First, we need to find the integral of the function \(f(x) = xe^{x^2}\) over the given interval \([0, 2]\). To do this, we will set up the integral: $$\int_{0}^{2} f(x) dx = \int_{0}^{2} xe^{x^2} dx$$ To evaluate this integral, we use substitution method. Let \(u = x^2\), then \(\frac{du}{dx} = 2x\), so \(\frac{1}{2} du = x \, dx\). Now, we substitute \(u\) into the integral and also change the limits of integration accordingly: when \(x = 0\), \(u = 0^2 = 0\); when \(x = 2\), \(u = 2^2 = 4\). Now we have: $$\int_{0}^{2} xe^{x^2} dx = \int_{0}^{4} e^u \frac{1}{2} du$$ Now we can evaluate the integral: $$\int_{0}^{4} e^u \frac{1}{2} du = \frac{1}{2} \int_{0}^{4} e^u du$$ $$= \frac{1}{2} [e^u]_{0}^{4} = \frac{1}{2} (e^4 - e^0)$$

Now we need to divide this result by the length of the interval to find the average value. The length of the interval \([0, 2]\) is \(2 - 0 = 2\).
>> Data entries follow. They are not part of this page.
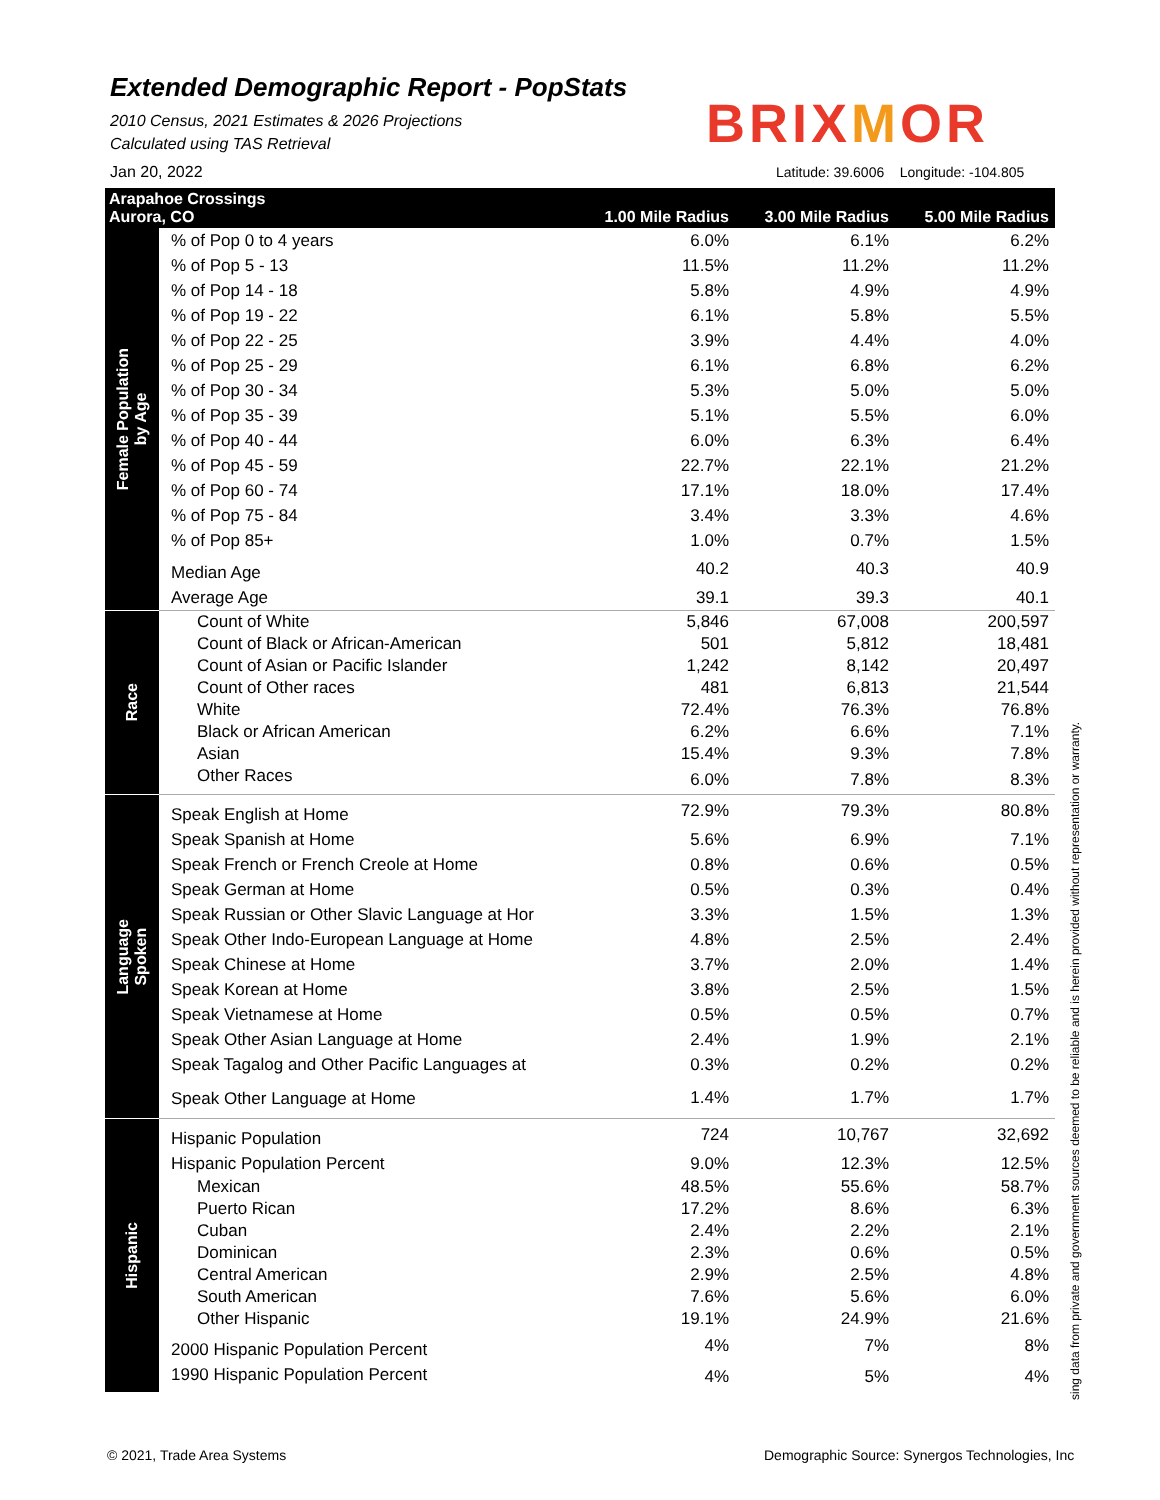Extended Demographic Report - PopStats
2010 Census, 2021 Estimates & 2026 Projections
Calculated using TAS Retrieval
Jan 20, 2022
BRIXMOR
Latitude: 39.6006 Longitude: -104.805
| Arapahoe Crossings Aurora, CO | | 1.00 Mile Radius | 3.00 Mile Radius | 5.00 Mile Radius |
| Female Population by Age | % of Pop 0 to 4 years | 6.0% | 6.1% | 6.2% |
| | % of Pop 5 - 13 | 11.5% | 11.2% | 11.2% |
| | % of Pop 14 - 18 | 5.8% | 4.9% | 4.9% |
| | % of Pop 19 - 22 | 6.1% | 5.8% | 5.5% |
| | % of Pop 22 - 25 | 3.9% | 4.4% | 4.0% |
| | % of Pop 25 - 29 | 6.1% | 6.8% | 6.2% |
| | % of Pop 30 - 34 | 5.3% | 5.0% | 5.0% |
| | % of Pop 35 - 39 | 5.1% | 5.5% | 6.0% |
| | % of Pop 40 - 44 | 6.0% | 6.3% | 6.4% |
| | % of Pop 45 - 59 | 22.7% | 22.1% | 21.2% |
| | % of Pop 60 - 74 | 17.1% | 18.0% | 17.4% |
| | % of Pop 75 - 84 | 3.4% | 3.3% | 4.6% |
| | % of Pop 85+ | 1.0% | 0.7% | 1.5% |
| | Median Age | 40.2 | 40.3 | 40.9 |
| | Average Age | 39.1 | 39.3 | 40.1 |
| Race | Count of White | 5,846 | 67,008 | 200,597 |
| | Count of Black or African-American | 501 | 5,812 | 18,481 |
| | Count of Asian or Pacific Islander | 1,242 | 8,142 | 20,497 |
| | Count of Other races | 481 | 6,813 | 21,544 |
| | White | 72.4% | 76.3% | 76.8% |
| | Black or African American | 6.2% | 6.6% | 7.1% |
| | Asian | 15.4% | 9.3% | 7.8% |
| | Other Races | 6.0% | 7.8% | 8.3% |
| Language Spoken | Speak English at Home | 72.9% | 79.3% | 80.8% |
| | Speak Spanish at Home | 5.6% | 6.9% | 7.1% |
| | Speak French or French Creole at Home | 0.8% | 0.6% | 0.5% |
| | Speak German at Home | 0.5% | 0.3% | 0.4% |
| | Speak Russian or Other Slavic Language at Hor | 3.3% | 1.5% | 1.3% |
| | Speak Other Indo-European Language at Home | 4.8% | 2.5% | 2.4% |
| | Speak Chinese at Home | 3.7% | 2.0% | 1.4% |
| | Speak Korean at Home | 3.8% | 2.5% | 1.5% |
| | Speak Vietnamese at Home | 0.5% | 0.5% | 0.7% |
| | Speak Other Asian Language at Home | 2.4% | 1.9% | 2.1% |
| | Speak Tagalog and Other Pacific Languages at | 0.3% | 0.2% | 0.2% |
| | Speak Other Language at Home | 1.4% | 1.7% | 1.7% |
| Hispanic | Hispanic Population | 724 | 10,767 | 32,692 |
| | Hispanic Population Percent | 9.0% | 12.3% | 12.5% |
| | Mexican | 48.5% | 55.6% | 58.7% |
| | Puerto Rican | 17.2% | 8.6% | 6.3% |
| | Cuban | 2.4% | 2.2% | 2.1% |
| | Dominican | 2.3% | 0.6% | 0.5% |
| | Central American | 2.9% | 2.5% | 4.8% |
| | South American | 7.6% | 5.6% | 6.0% |
| | Other Hispanic | 19.1% | 24.9% | 21.6% |
| | 2000 Hispanic Population Percent | 4% | 7% | 8% |
| | 1990 Hispanic Population Percent | 4% | 5% | 4% |
sing data from private and government sources deemed to be reliable and is herein provided without representation or warranty.
© 2021, Trade Area Systems
Demographic Source: Synergos Technologies, Inc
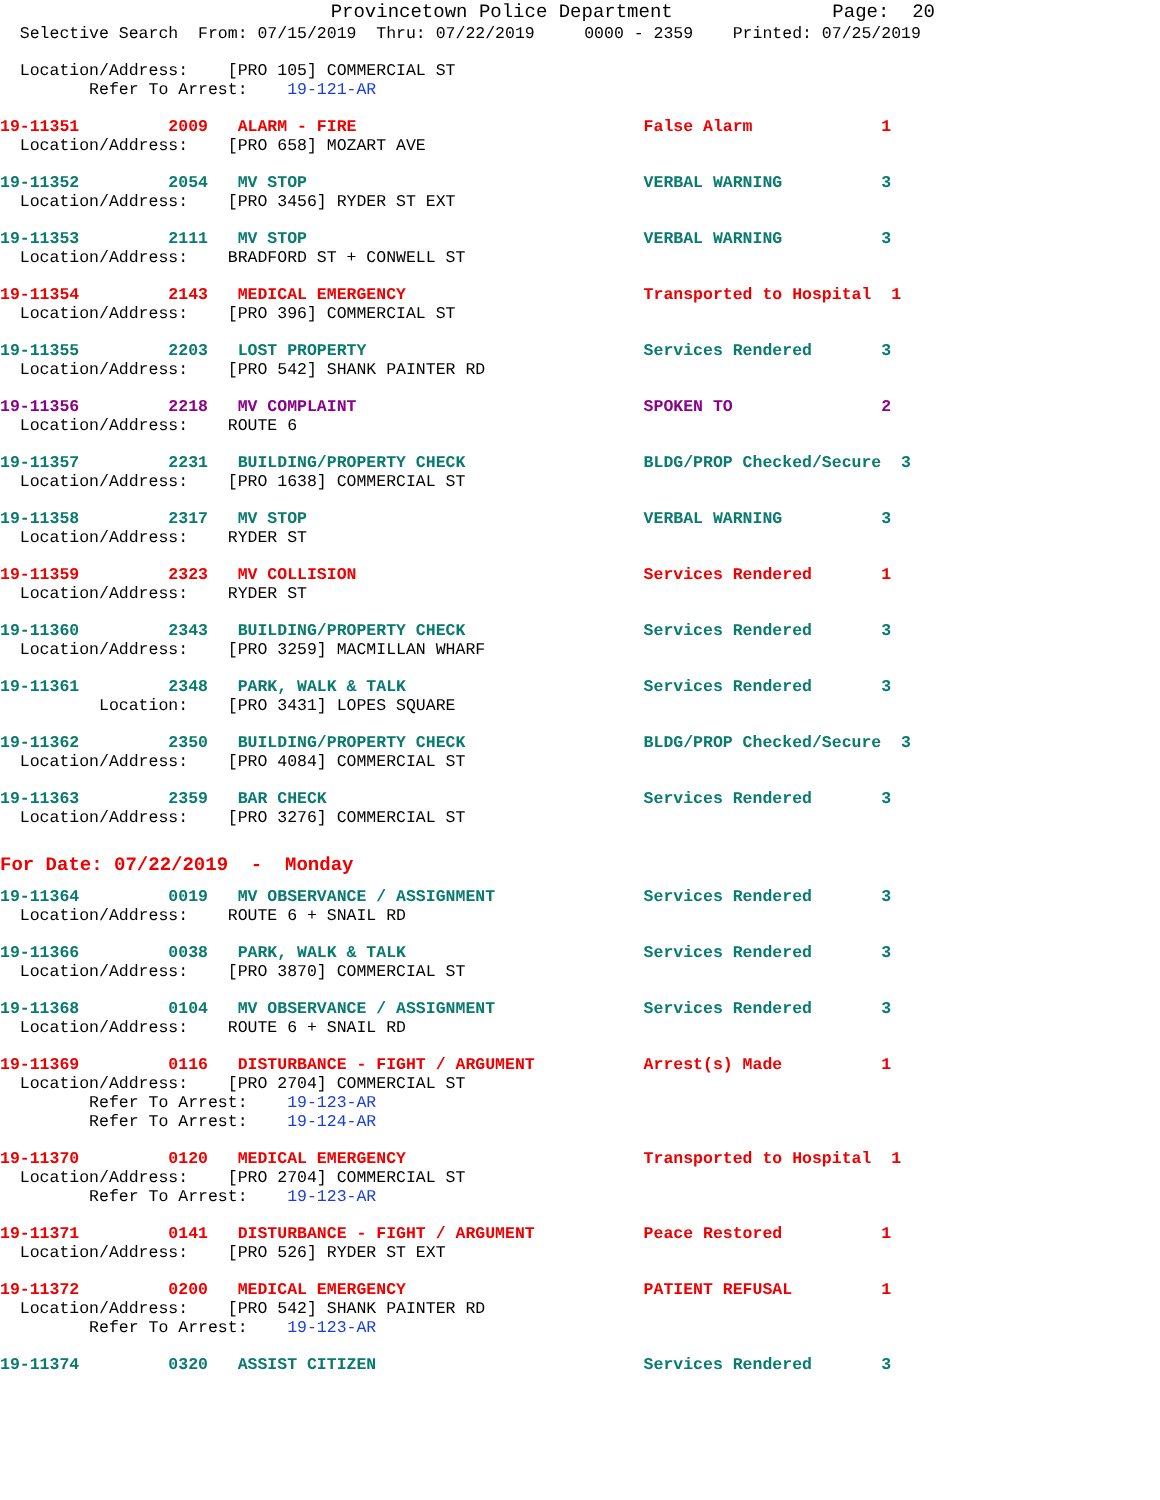Provincetown Police Department              Page:  20
  Selective Search  From: 07/15/2019  Thru: 07/22/2019     0000 - 2359    Printed: 07/25/2019
  Location/Address:    [PRO 105] COMMERCIAL ST
         Refer To Arrest:    19-121-AR
19-11351         2009   ALARM - FIRE                             False Alarm             1
  Location/Address:    [PRO 658] MOZART AVE
19-11352         2054   MV STOP                                  VERBAL WARNING          3
  Location/Address:    [PRO 3456] RYDER ST EXT
19-11353         2111   MV STOP                                  VERBAL WARNING          3
  Location/Address:    BRADFORD ST + CONWELL ST
19-11354         2143   MEDICAL EMERGENCY                        Transported to Hospital  1
  Location/Address:    [PRO 396] COMMERCIAL ST
19-11355         2203   LOST PROPERTY                            Services Rendered       3
  Location/Address:    [PRO 542] SHANK PAINTER RD
19-11356         2218   MV COMPLAINT                             SPOKEN TO               2
  Location/Address:    ROUTE 6
19-11357         2231   BUILDING/PROPERTY CHECK                  BLDG/PROP Checked/Secure  3
  Location/Address:    [PRO 1638] COMMERCIAL ST
19-11358         2317   MV STOP                                  VERBAL WARNING          3
  Location/Address:    RYDER ST
19-11359         2323   MV COLLISION                             Services Rendered       1
  Location/Address:    RYDER ST
19-11360         2343   BUILDING/PROPERTY CHECK                  Services Rendered       3
  Location/Address:    [PRO 3259] MACMILLAN WHARF
19-11361         2348   PARK, WALK & TALK                        Services Rendered       3
          Location:    [PRO 3431] LOPES SQUARE
19-11362         2350   BUILDING/PROPERTY CHECK                  BLDG/PROP Checked/Secure  3
  Location/Address:    [PRO 4084] COMMERCIAL ST
19-11363         2359   BAR CHECK                                Services Rendered       3
  Location/Address:    [PRO 3276] COMMERCIAL ST
For Date: 07/22/2019  -  Monday
19-11364         0019   MV OBSERVANCE / ASSIGNMENT               Services Rendered       3
  Location/Address:    ROUTE 6 + SNAIL RD
19-11366         0038   PARK, WALK & TALK                        Services Rendered       3
  Location/Address:    [PRO 3870] COMMERCIAL ST
19-11368         0104   MV OBSERVANCE / ASSIGNMENT               Services Rendered       3
  Location/Address:    ROUTE 6 + SNAIL RD
19-11369         0116   DISTURBANCE - FIGHT / ARGUMENT           Arrest(s) Made          1
  Location/Address:    [PRO 2704] COMMERCIAL ST
         Refer To Arrest:    19-123-AR
         Refer To Arrest:    19-124-AR
19-11370         0120   MEDICAL EMERGENCY                        Transported to Hospital  1
  Location/Address:    [PRO 2704] COMMERCIAL ST
         Refer To Arrest:    19-123-AR
19-11371         0141   DISTURBANCE - FIGHT / ARGUMENT           Peace Restored          1
  Location/Address:    [PRO 526] RYDER ST EXT
19-11372         0200   MEDICAL EMERGENCY                        PATIENT REFUSAL         1
  Location/Address:    [PRO 542] SHANK PAINTER RD
         Refer To Arrest:    19-123-AR
19-11374         0320   ASSIST CITIZEN                           Services Rendered       3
So, we get: $$\text{Average value of} \, f(x) = \frac{\int_{0}^{2} f(x) dx}{2} = \frac{\frac{1}{2} (e^4 - e^0)}{2}$$

Finally, we simplify the result to get the average value: $$\text{Average value of} \, f(x) = \frac{\frac{1}{2} (e^4 - e^0)}{2} = \frac{1}{4} (e^4 - 1)$$ So, the average value of the function \(f(x) = xe^{x^2}\) over the interval \([0, 2]\) is \(\frac{1}{4} (e^4 - 1)\).